> _Work instruction_: Scan the lines below for "pointer"; report the number of lines that contain it, and only that.

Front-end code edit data
_ _ _

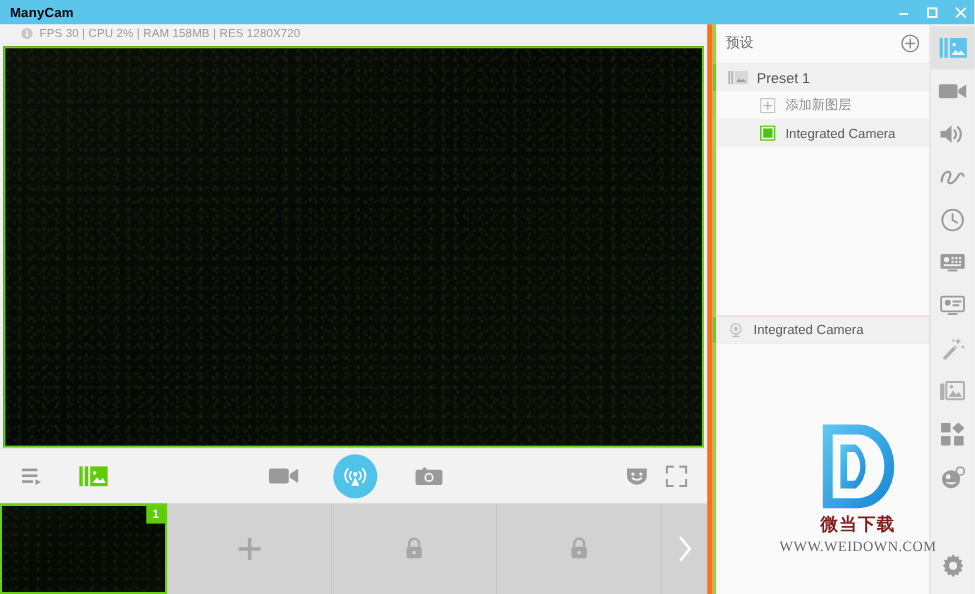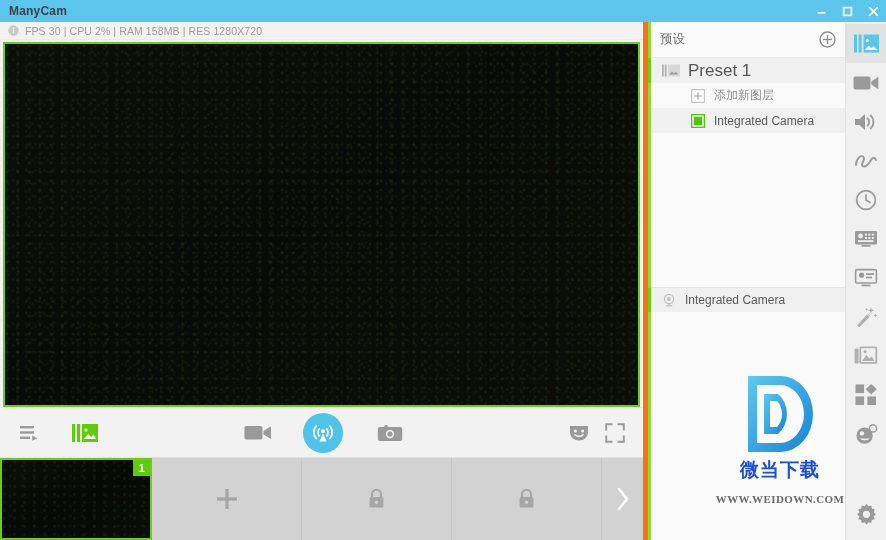--- a/index.html
+++ b/index.html
@@ -25,7 +25,7 @@
     position: relative; z-index: 20;
   }
   .title-text {
-    color: #404040; font-size: 12px; font-weight: bold;
+    color: #000000; font-size: 12px; font-weight: bold;
     letter-spacing: .2px; line-height: 22px;
   }
   .win-controls { margin-left: auto; display: flex; height: 22px; }

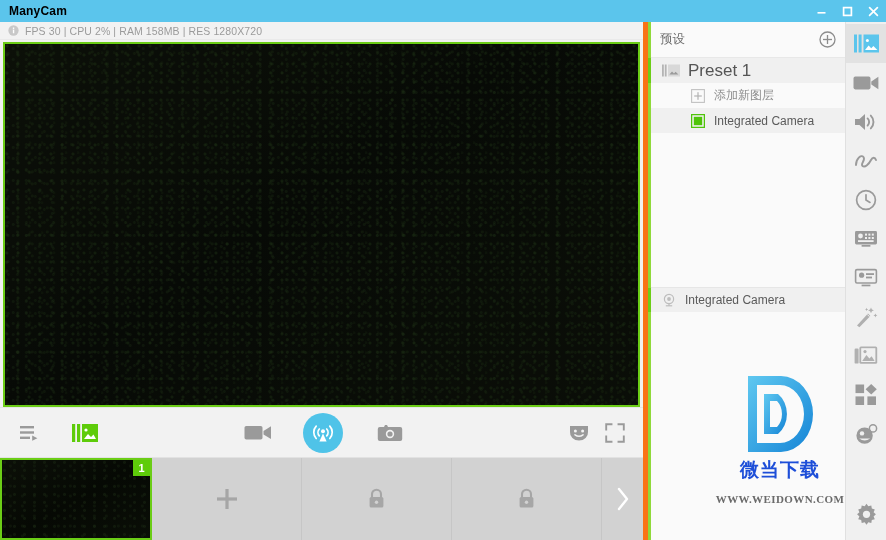--- a/index.html
+++ b/index.html
@@ -46,7 +46,7 @@
     height: 18px; min-height: 18px;
     background: #f2f2f2;
     display: flex; align-items: center; gap: 6px;
-    padding-left: 8px;
+    padding-left: 19px;
     border-bottom: 1px solid #eaeaea;
   }
   .info-icon { width: 11px; height: 11px; display:block; }

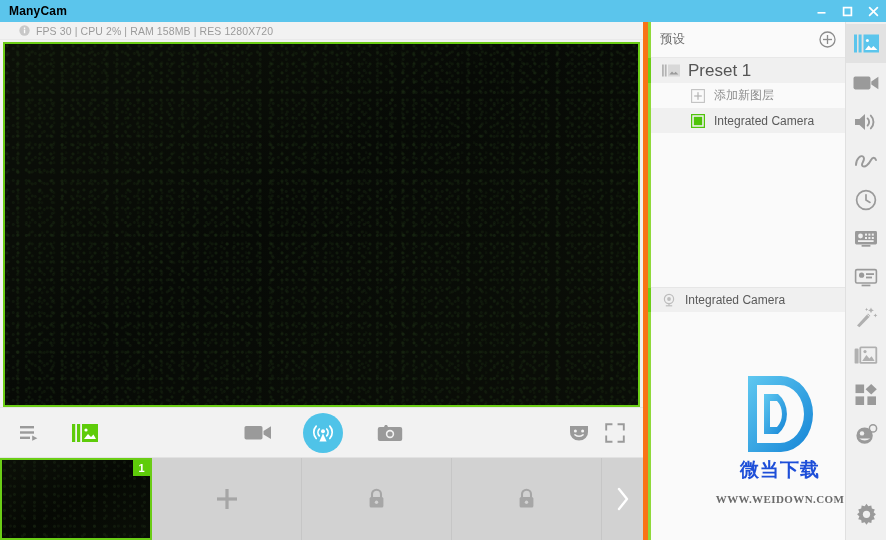--- a/index.html
+++ b/index.html
@@ -186,7 +186,7 @@
     position: absolute; left: 0; top: 0; width: 3px; height: 100%;
     background: #6bcd16;
   }
-  .preset-label { font-size: 17px; color: #555; }
+  .preset-label { font-size: 13px; color: #555; }
 
   .layer-row {
     height: 25px; display: flex; align-items: center;

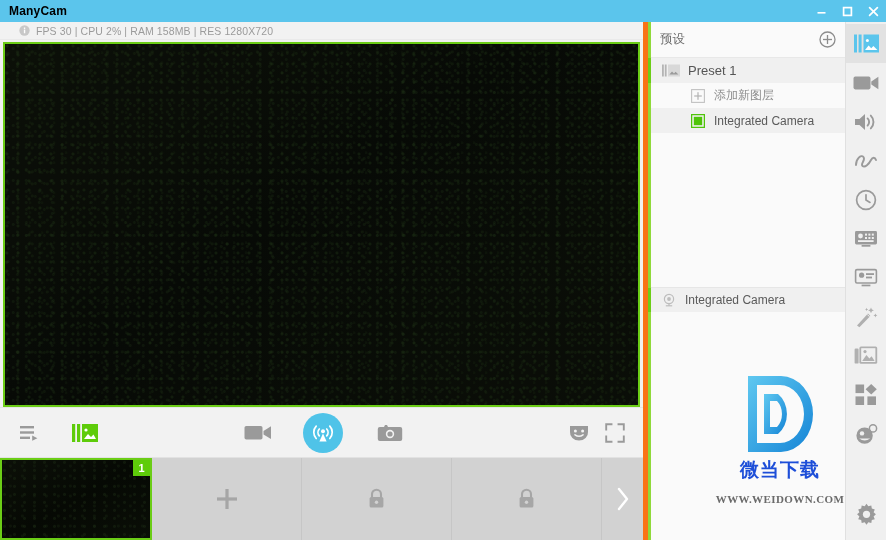--- a/index.html
+++ b/index.html
@@ -234,7 +234,7 @@
     pointer-events: none; z-index: 10;
   }
   .wm-cn {
-    font-size: 19px; font-weight: bold; color: #1d4ed8;
+    font-size: 16px; font-weight: bold; color: #7f1d1d;
     letter-spacing: 1px; margin-top: 1px;
     font-family: Liberation Mono, monospace;
   }

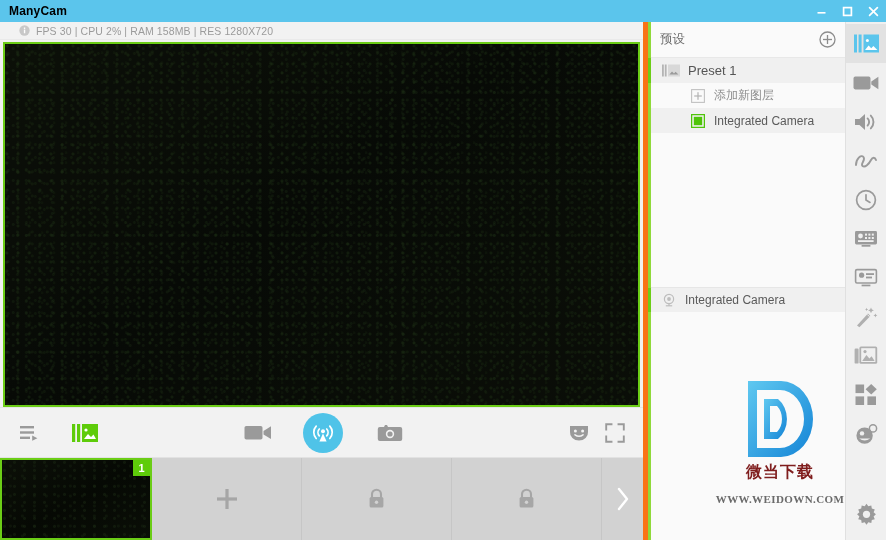--- a/index.html
+++ b/index.html
@@ -239,9 +239,9 @@
     font-family: Liberation Mono, monospace;
   }
   .wm-url {
-    font-size: 11px; color: #6a6a6a; letter-spacing: .4px;
-    font-family: "Liberation Serif", serif; font-weight: bold;
-    margin-top: 10px;
+    font-size: 13px; color: #6a6a6a; letter-spacing: .4px;
+    font-family: "Liberation Serif", serif; font-weight: normal;
+    margin-top: 1px;
   }
 </style>
 </head>

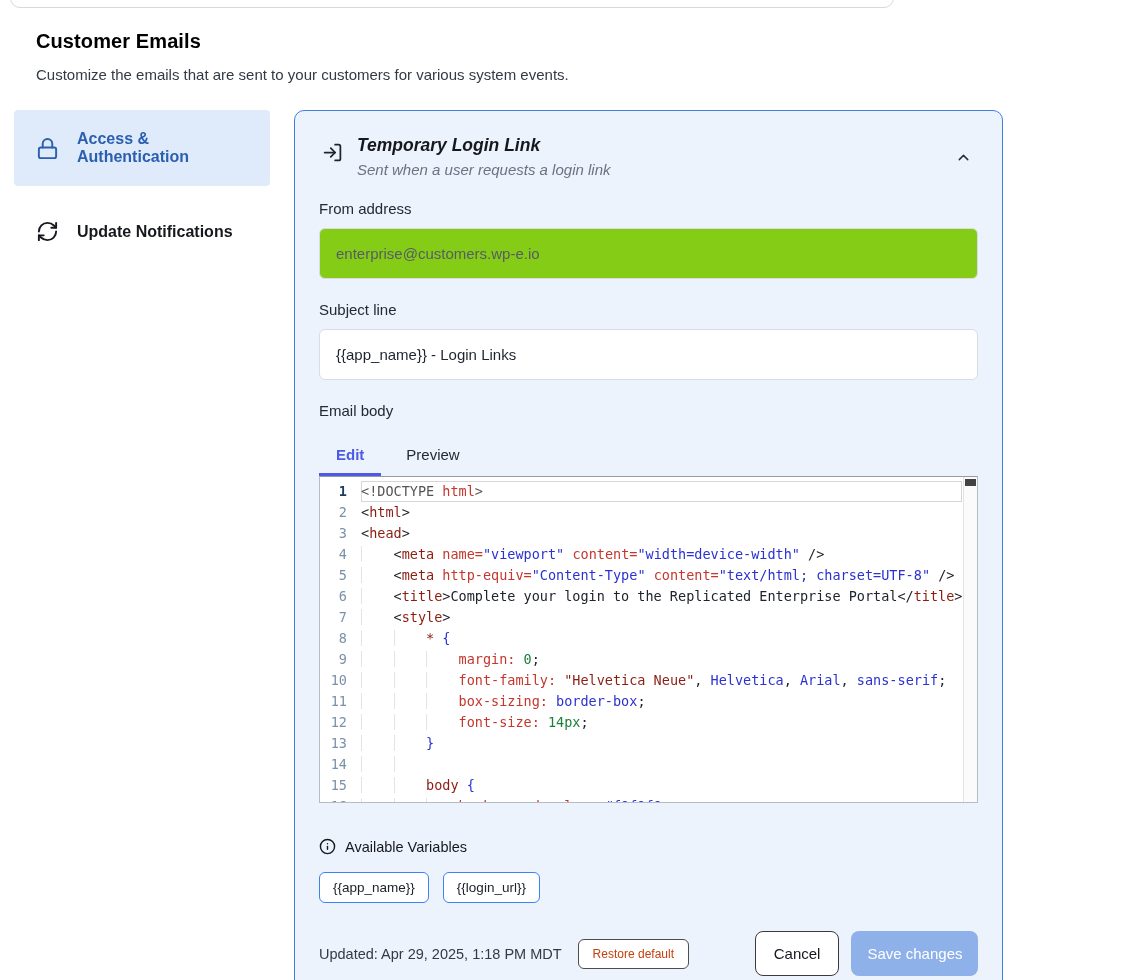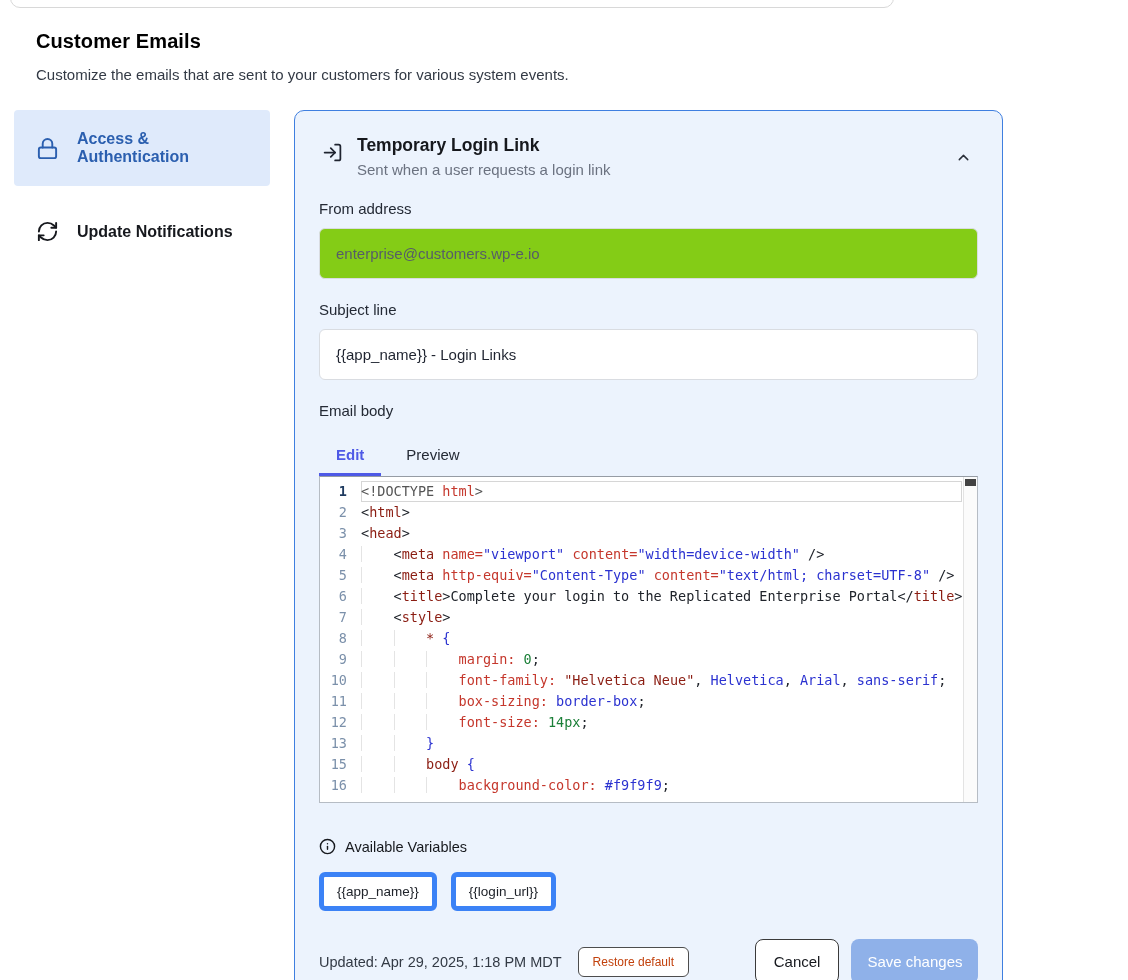--- a/index.html
+++ b/index.html
@@ -32,7 +32,7 @@
 
   .panel-head { display:flex; align-items:flex-start; }
   .head-icon { margin:7px 14px 0 3px; color:#1f2430; }
-  .head-text { flex:1; }
+  .head-text { flex:1;font-style:italic; }
   .head-title { font-size:17.5px; font-weight:700; color:#16181d; }
   .head-sub { margin-top:5px; font-size:15px; color:#6b7280; }
   .collapse-btn { background:none; border:none; cursor:pointer; color:#2a2f3a; padding:6px; margin-top:8px; }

_ _ _

> _Result for this task_: 2